Dunlin was staring with an expression of bleak despair, his powerful arms crossed over his chest. Before I could compose myself Felicitia was pulling pints of beer for us. He was making the most of his life in the Shift, had sequined stockings, layered hair, and moved like well-shagged smoke.

“Would you like pizza?” he said.

“No.” I try to eat as little as possible in the Shift, at least since the Tine took over the burger chains.

“Automato sauce and monsterella cheese? Angstchovies?” I shook my head and he sighed dramatically. “You’re so
thin
these days.”

“You should see what I look like in the Fourlands now.”

“Would that I could, my lascivious lad! And who is this?” he exclaimed, pretending to notice Dunlin for the first time.

“Dunlin Rachiswater. The King of Awia.”

Felicitia smirked, realized I was serious. “Can’t be. Tanager’s the ruling family,” he said in a stage whisper.

“In your time, but not now.”

“Oh, Jant, my forgetful friend, you never keep me up to date.” He dropped a neat curtsey to Dunlin, who put one hand over his eyes. “How did a Rachiswater get here?”

“Same way we did. My lord, this is Felicitia Aver-Falconet, from Hacilith.
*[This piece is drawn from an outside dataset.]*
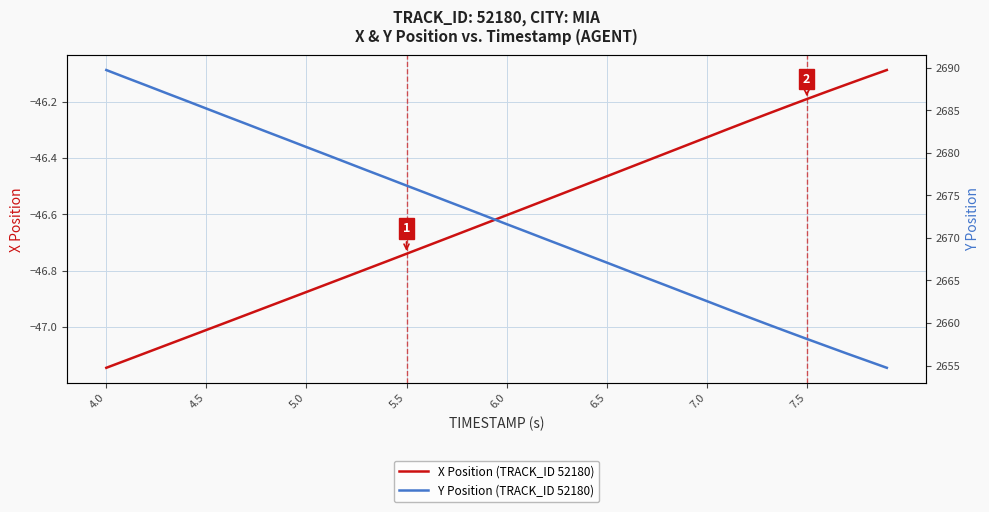

Which category has the lowest value in the X Position (TRACK_ID 52180) series?

4.0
I…ah…That’s Hacilith two hundred years ago.” Dunlin said nothing, although he must have been aware of Felicitia’s gaze on his biceps.

“Jant, is this someone you’re setting on me to stop me having a good time? I’m dead and I intend to keep partying.”
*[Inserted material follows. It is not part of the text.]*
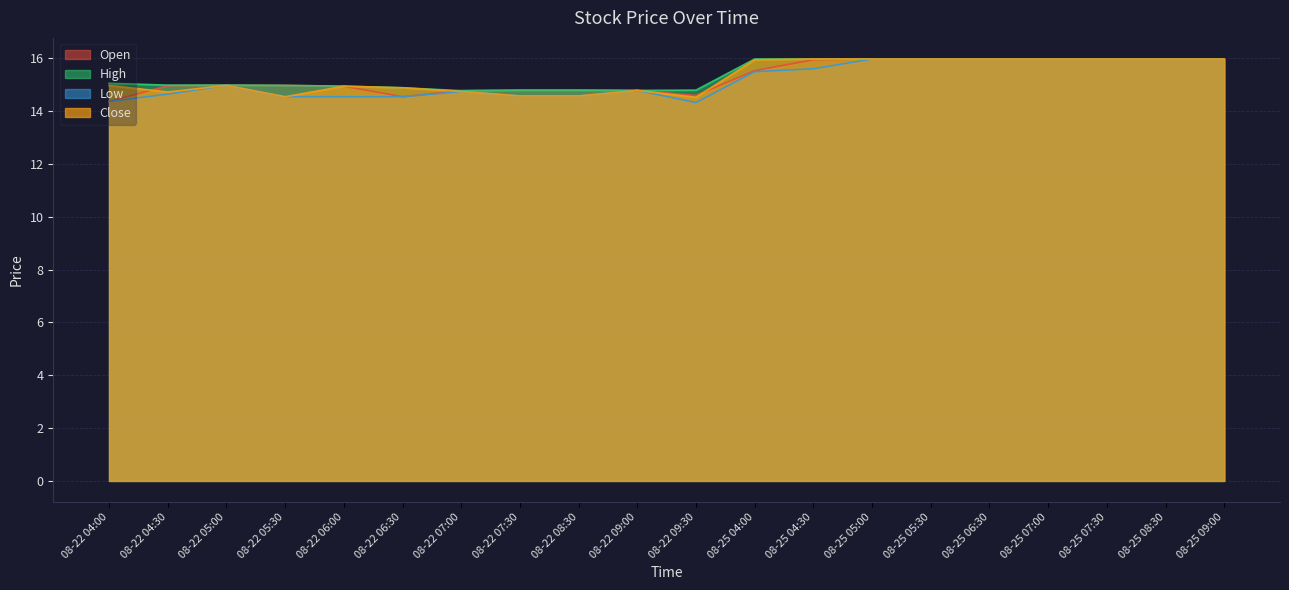

The value of Close at 08-22 05:30 is 14.6. True or false?

True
“I hoped you’d act as a tour guide,” I admitted.

“Whatever you ask, my beneficent boy.” Felicitia was wearing a white miniskirt and shiny boots which added ten centimeters to his tiny figure. He had a chemise of stretchy lacy material, which clung to his little muscled chest. “You can come with me
wherever
,” he added to Dunlin.

“The Aver-Falconets are an Awian family,” Dunlin stated.

Felicitia grinned. “So I am,” he said. He spread little brown wings, stretching the blouse thin as it rode up over them. The feathers were highlighted with silver and cinnabar red.

Dunlin was shocked. “I wish to return home.”

“Can’t be done.” Felicitia minced over and looked him up and down—although more up than down as Felicitia was so short. “Jant and I go back a long way,” he said. “Two hundred years! Well, and I’ve been holding a candle for him all that time. Two hundred years and I never even got my fingers burned.”

I said, “This is hardly important at the moment.”

“He’s so
shy
. But yes! We should drink! We should celebrate! Keziah—beer for his Kingness. Whiskey for the Rhydanne. Pour yourself a tomato juice.”

“Don’t mind if I do,” said the lizard.

“Happy Demise-day, Your Highness.”

“Jant. I should skin you alive.”

The King found himself immersed in raucous camaraderie, while dusk gathered and snow began to build up against the bull’s-eye–paned windows.

 

I
was halfway through explaining the Shift to Dunlin, when the heat-blistered door shuddered open, the bar fell quiet, and my voice rang out loud in the sudden silence. A Tine lumbered in and walked to the bar, creaking the floorboards. Keziah handed him a liter-jug of red juice which he downed in one, received a refill, and seated himself on the table we were using, squashing the ashtray and levering the far end of the table high into the air.

The Tine had transparent plates like flexible glass sewn into his arms and legs, surrounded by thick seams of scar tissue, and at every movement his muscles’ pink mass stretched and smeared against them. Blue tattooed dots, the size of pennies, ran in lines over his face; his silver-white hair streaked a wispy blue and purple, starched into long spines; and at least twenty thin silver rings pierced the edge of one ear.

He was easily the biggest creature in the bar, and his arms and legs were knotted muscle-columns, his only clothing a thin blue silk rag wound round his waist. His back was covered by the round, highly polished plates of his oval shell, like a tortoise shell. A crack across it had been badly riveted together, and the bronze studs were turning green with verdigris. Wires crusted with dried lymph, and bound into a bundle with yellow and red tape, ran from under it and disappeared into his spine at the small of his back.